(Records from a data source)
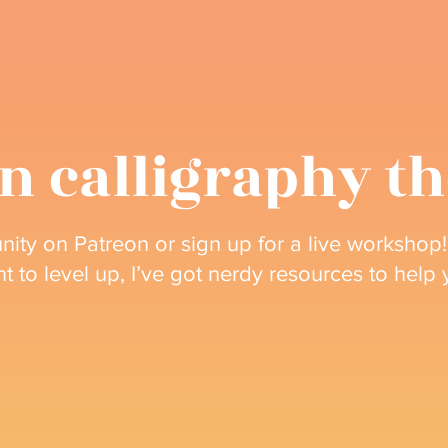
n calligraphy t
ity on Patreon or sign up for a live workshop!
nt to level up, I’ve got nerdy resources to help
Join my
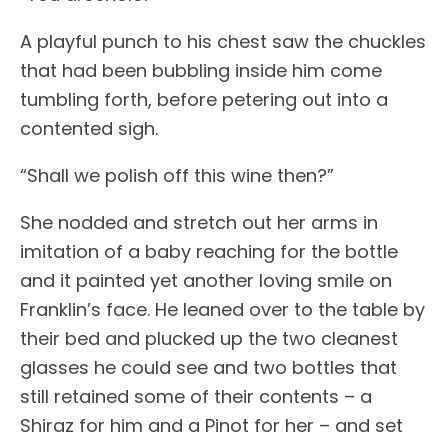
A playful punch to his chest saw the chuckles
that had been bubbling inside him come
tumbling forth, before petering out into a
contented sigh.
“Shall we polish off this wine then?”
She nodded and stretch out her arms in
imitation of a baby reaching for the bottle
and it painted yet another loving smile on
Franklin’s face. He leaned over to the table by
their bed and plucked up the two cleanest
glasses he could see and two bottles that
still retained some of their contents – a
Shiraz for him and a Pinot for her – and set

* [PROBLEM DETAILS]
Select every line from the entries containing the word "that", matching case.

* [ANSWER SPACE]
that had been bubbling inside him come
glasses he could see and two bottles that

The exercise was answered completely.